Applicants would also not be required to disclose past convictions that were expunged under the Clean Slate law, or crimes committed as a juvenile.

The new policies are designed to supplant the past practice of license denials based on phrases such as “moral turpitude” and “moral character” that DiSanto and others said have too often in the past served as blockades to the ability of an otherwise rehabilitated person to take a step forward in their new lives.

“This (status quo) is contrary to the work of our state prisons to rehabilitate and actually train inmates in a skilled profession,” DiSanto told PennLive in an interview last year, where he noted the bill would be especially helpful to ex-offenders. “If you have completed your sentence, you should not be deemed guilty of seeking an occupational license.”

He and other supporters hope the new bill’s requirements will keep ex-offenders out of jail. The state Department of Correction says historically about 60 percent of its inmates released on parole are re-arrested within three years, often because they cannot find employment.
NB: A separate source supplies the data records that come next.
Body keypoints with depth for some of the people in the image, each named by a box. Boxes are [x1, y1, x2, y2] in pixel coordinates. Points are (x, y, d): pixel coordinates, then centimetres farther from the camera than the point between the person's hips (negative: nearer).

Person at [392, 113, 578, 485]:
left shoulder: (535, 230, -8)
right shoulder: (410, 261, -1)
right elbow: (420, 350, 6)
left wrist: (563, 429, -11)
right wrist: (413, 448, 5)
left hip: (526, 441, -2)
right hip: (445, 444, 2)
The bill tasks the various state licensing board to publish list of crimes that could trigger further scrutiny in their respective field, and gives prospective applicants the opportunity to seek preliminary decisions on their particular criminal histories before they invest large amounts of time and money in professional training and education.

The list of relevant crimes is supposed to be produced within 180 days of enactment of the law. Most of the other new procedures will take effect six months after enactment, or, in this case, right around the start of the new year.
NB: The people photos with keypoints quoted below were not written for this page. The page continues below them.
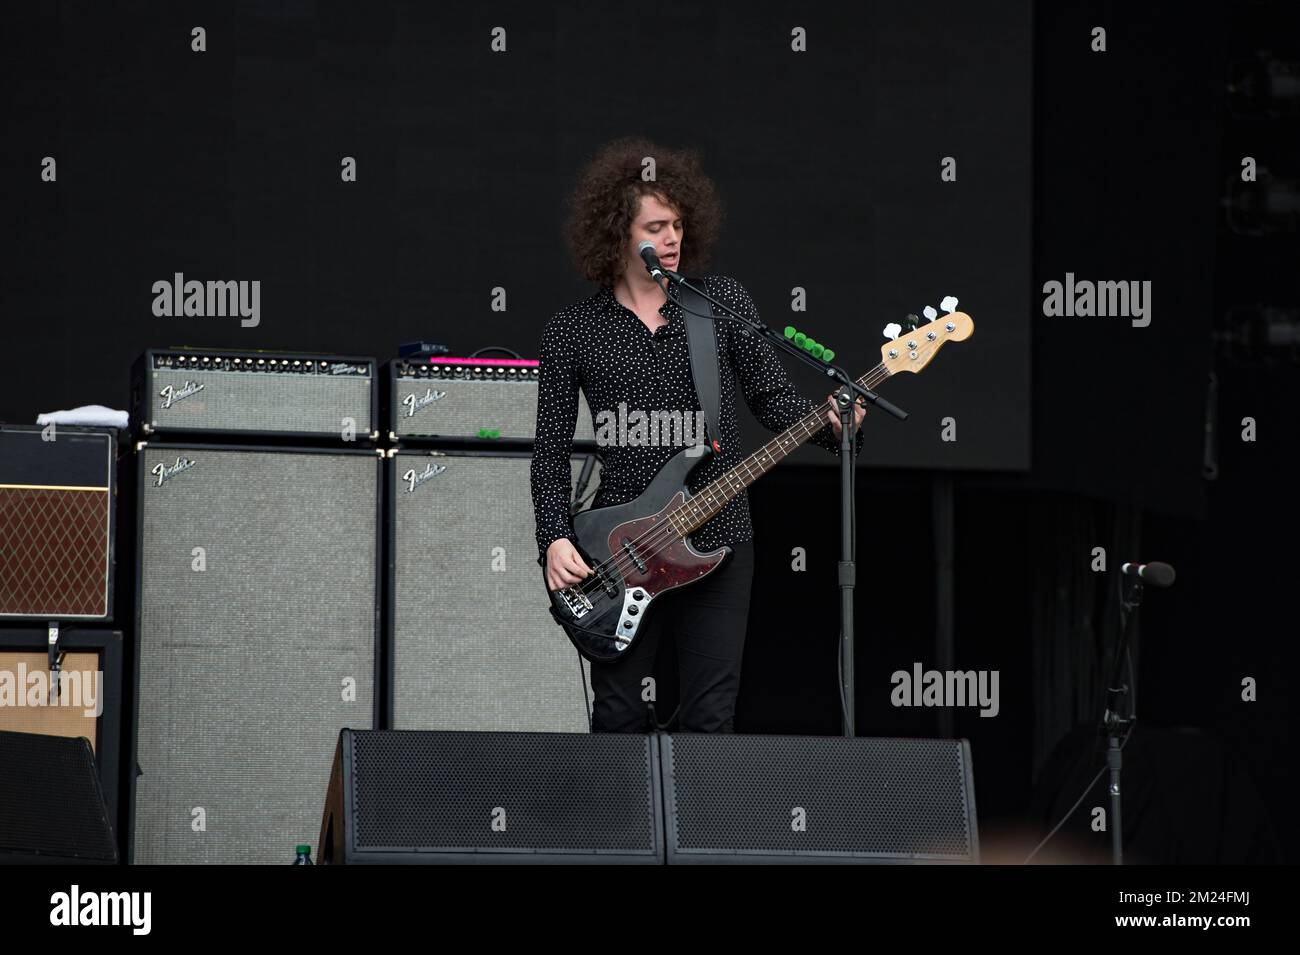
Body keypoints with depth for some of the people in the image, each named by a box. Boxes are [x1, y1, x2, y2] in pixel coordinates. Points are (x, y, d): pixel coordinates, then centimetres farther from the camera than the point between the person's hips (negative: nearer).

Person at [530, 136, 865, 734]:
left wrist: (829, 424, -14)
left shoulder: (722, 302, 4)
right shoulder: (571, 332, 3)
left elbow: (770, 397, 6)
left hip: (718, 536, 0)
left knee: (710, 719, -1)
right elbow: (551, 448, 4)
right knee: (618, 718, 2)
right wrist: (554, 539, -7)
Some offenses would still be non-starters. For example, a sexual offense would bar someone from work in health care. And the bill also requires a license applicant convicted of a violent crime to show three crime-free years from imposition of sentence or release from prison, whichever is later.

But the state boards and commissions would no longer be permitted to issue blanket denials based on an old convictions that are not directly related to the profession.

DiSanto’s bill does not apply to teachers, who are licensed separately by the state Department of Education.

The bill has had the support of a broad coalition of stakeholders including the Greater Harrisburg Branch of the National Association for the Advancement of Colored People, the Pennsylvania Chamber of Business & Industry, Community Legal Services, Americans for Tax Reform, the American Civil Liberties Union, and the Justice Action Network.

Gene Barr, president of the Pennsylvania Chamber, said the proposals will help offenders access their version of the American dream and can only benefit businesses across the state.

“The growing skills gap in the Commonwealth is a top concern of the state’s business community,” Barr said when DiSanto’s bill was introduced. “While there is no silver bullet to solving this problem, one important area of focus is criminal justice reform and removing barriers to help individuals reentering communities more easily obtain and retain employment.”

It’s been estimated that the state’s licensing boards are the gatekeepers to as many as one in five jobs in Pennsylvania’s economy.